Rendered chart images
···

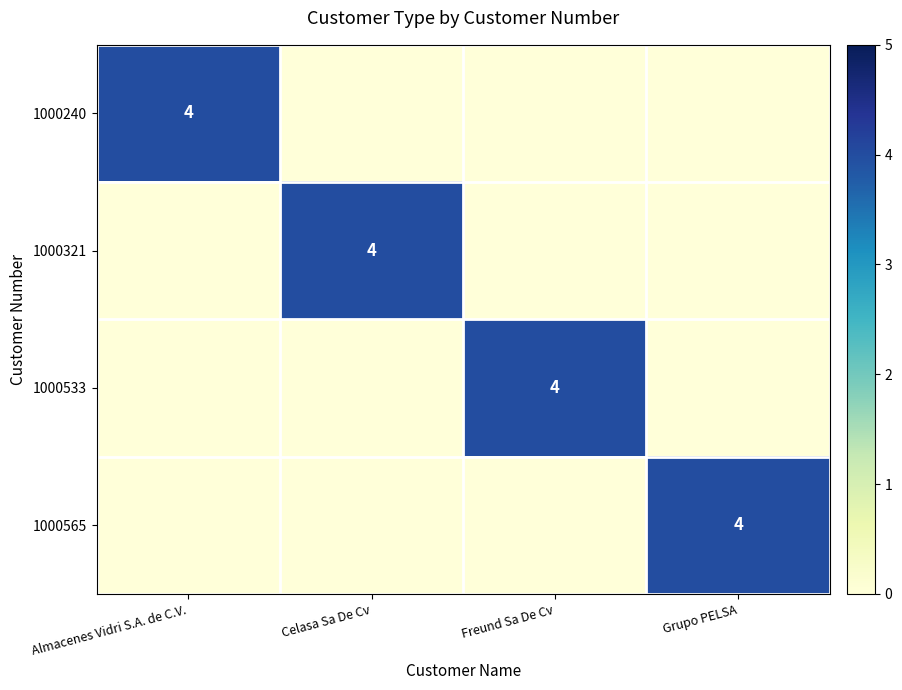

Between Freund Sa De Cv and Almacenes Vidri S.A. de C.V., which is larger?

Almacenes Vidri S.A. de C.V.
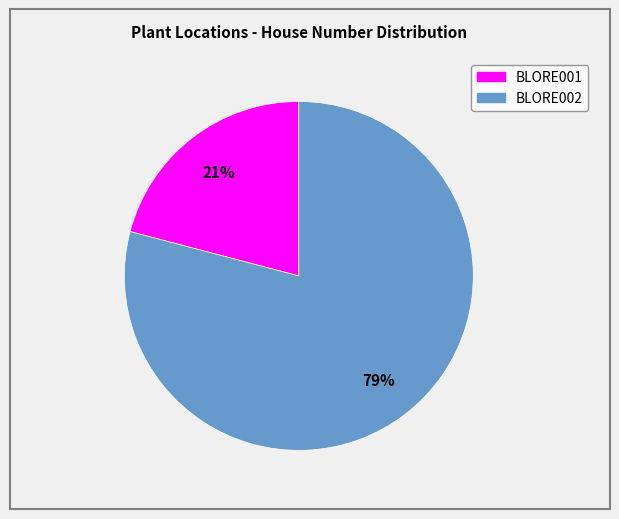

Which slice represents more than half of the pie?

BLORE002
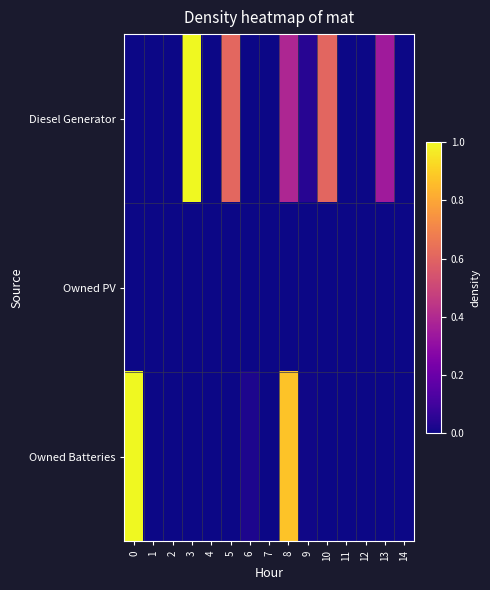

Reading right to left, list all the values displayed in this chart.

Diesel Generator: 14=0.0	13=0.3	12=0.0	11=0.0	10=0.6	9=0.0	8=0.4	7=0.0	6=0.0	5=0.6	4=0.0	3=1.0	2=0.0	1=0.0	0=0.0
Owned PV: 14=0.0	13=0.0	12=0.0	11=0.0	10=0.0	9=0.0	8=0.0	7=0.0	6=0.0	5=0.0	4=0.0	3=0.0	2=0.0	1=0.0	0=0.0
Owned Batteries: 14=0.0	13=0.0	12=0.0	11=0.0	10=0.0	9=0.0	8=0.9	7=0.0	6=0.0	5=0.0	4=0.0	3=0.0	2=0.0	1=0.0	0=1.0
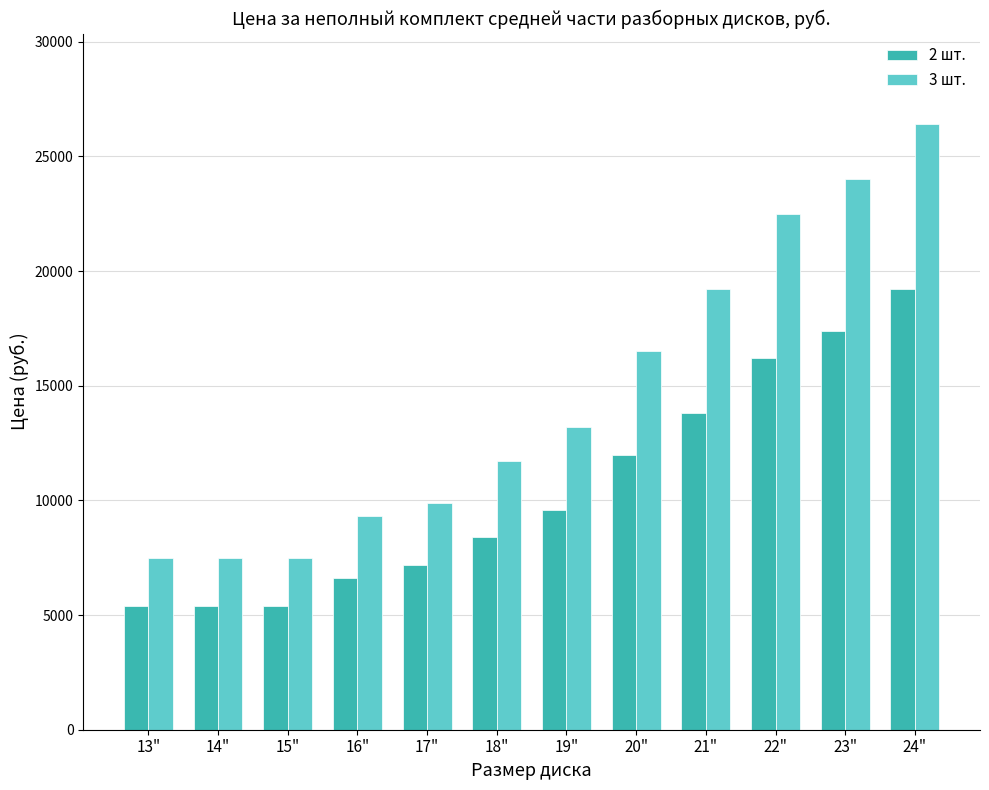

Reading left to right, list all the values displayed in this chart.

2 шт.: 13"=5400	14"=5400	15"=5400	16"=6600	17"=7200	18"=8400	19"=9600	20"=12000	21"=13800	22"=16200	23"=17400	24"=19200
3 шт.: 13"=7500	14"=7500	15"=7500	16"=9300	17"=9900	18"=11700	19"=13200	20"=16500	21"=19200	22"=22500	23"=24000	24"=26400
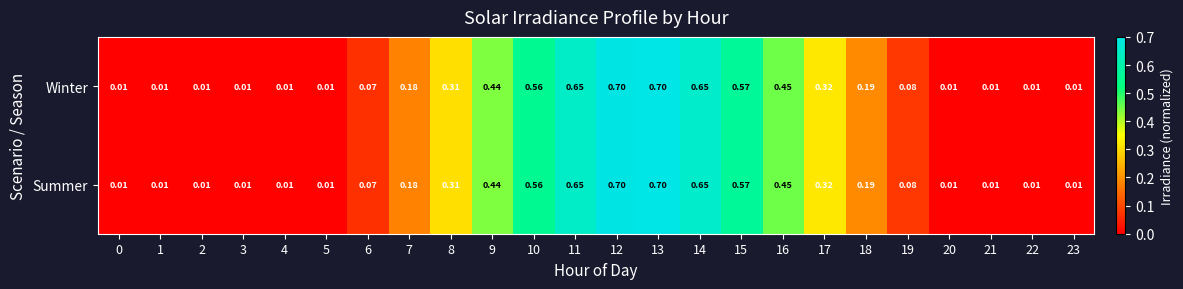

Is the value of Winter at 4 greater than the value of Summer at 15?

No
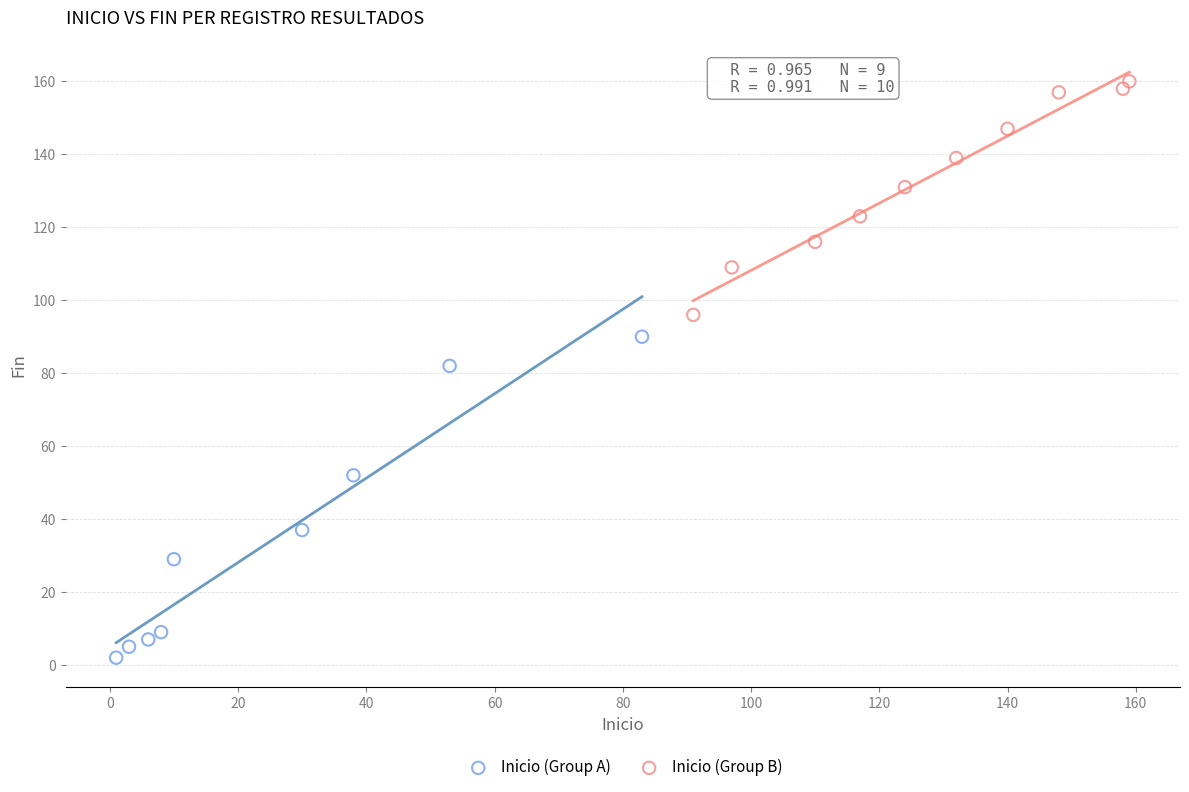

Which series contains the lowest Y value?

Inicio (Group A)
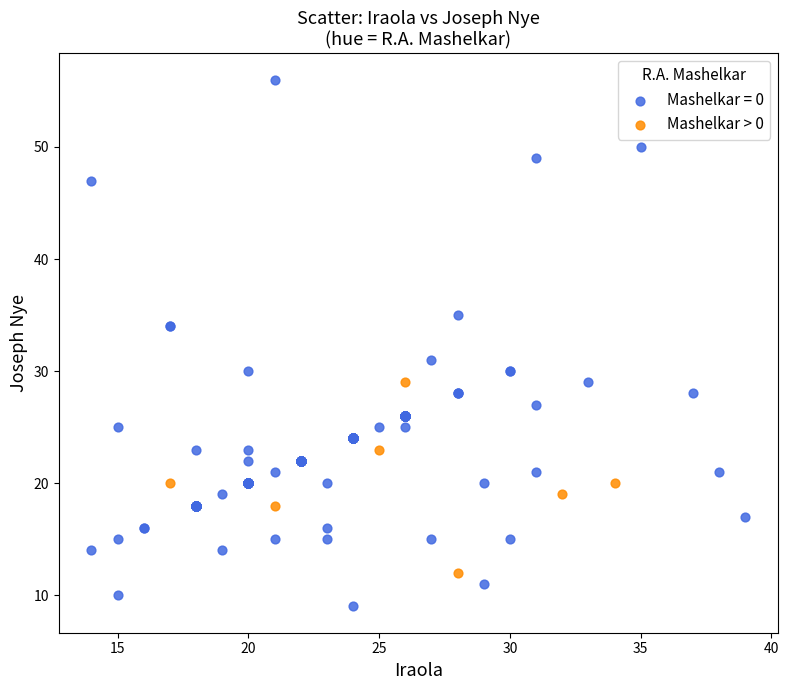

Which series has the widest spread of Y values?

Mashelkar = 0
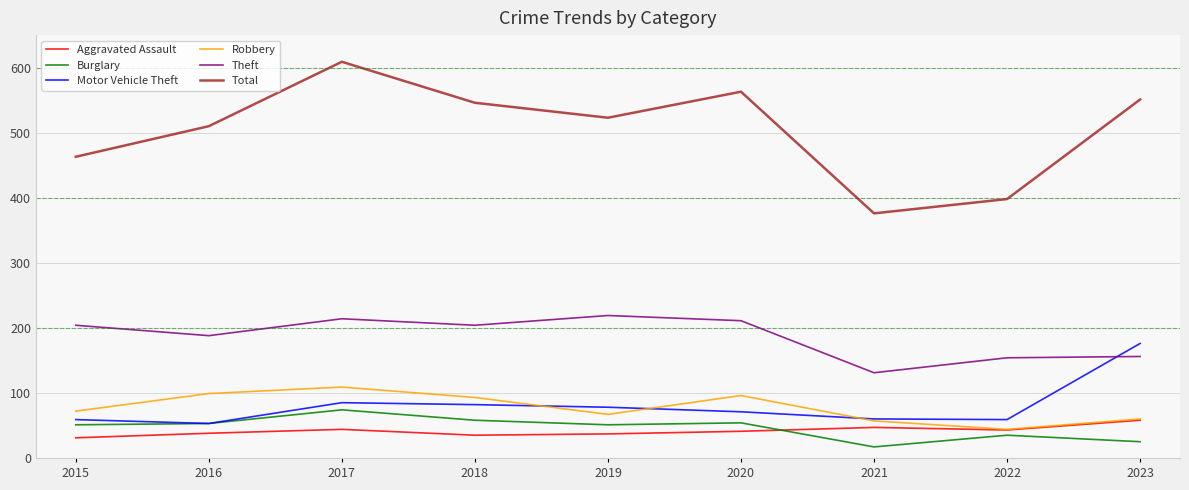

What are all the series names shown in the legend?

Aggravated Assault, Burglary, Motor Vehicle Theft, Robbery, Theft, Total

···

What is required >> Can you quote the text of all the records above word for word, leaving the pictures out?

Solution >>
Between Freund Sa De Cv and Almacenes Vidri S.A. de C.V., which is larger?

Almacenes Vidri S.A. de C.V.

Which slice represents more than half of the pie?

BLORE002

Reading right to left, list all the values displayed in this chart.

Diesel Generator: 14=0.0	13=0.3	12=0.0	11=0.0	10=0.6	9=0.0	8=0.4	7=0.0	6=0.0	5=0.6	4=0.0	3=1.0	2=0.0	1=0.0	0=0.0
Owned PV: 14=0.0	13=0.0	12=0.0	11=0.0	10=0.0	9=0.0	8=0.0	7=0.0	6=0.0	5=0.0	4=0.0	3=0.0	2=0.0	1=0.0	0=0.0
Owned Batteries: 14=0.0	13=0.0	12=0.0	11=0.0	10=0.0	9=0.0	8=0.9	7=0.0	6=0.0	5=0.0	4=0.0	3=0.0	2=0.0	1=0.0	0=1.0

Reading left to right, list all the values displayed in this chart.

2 шт.: 13"=5400	14"=5400	15"=5400	16"=6600	17"=7200	18"=8400	19"=9600	20"=12000	21"=13800	22"=16200	23"=17400	24"=19200
3 шт.: 13"=7500	14"=7500	15"=7500	16"=9300	17"=9900	18"=11700	19"=13200	20"=16500	21"=19200	22"=22500	23"=24000	24"=26400

Is the value of Winter at 4 greater than the value of Summer at 15?

No

Which series contains the lowest Y value?

Inicio (Group A)

Which series has the widest spread of Y values?

Mashelkar = 0

What are all the series names shown in the legend?

Aggravated Assault, Burglary, Motor Vehicle Theft, Robbery, Theft, Total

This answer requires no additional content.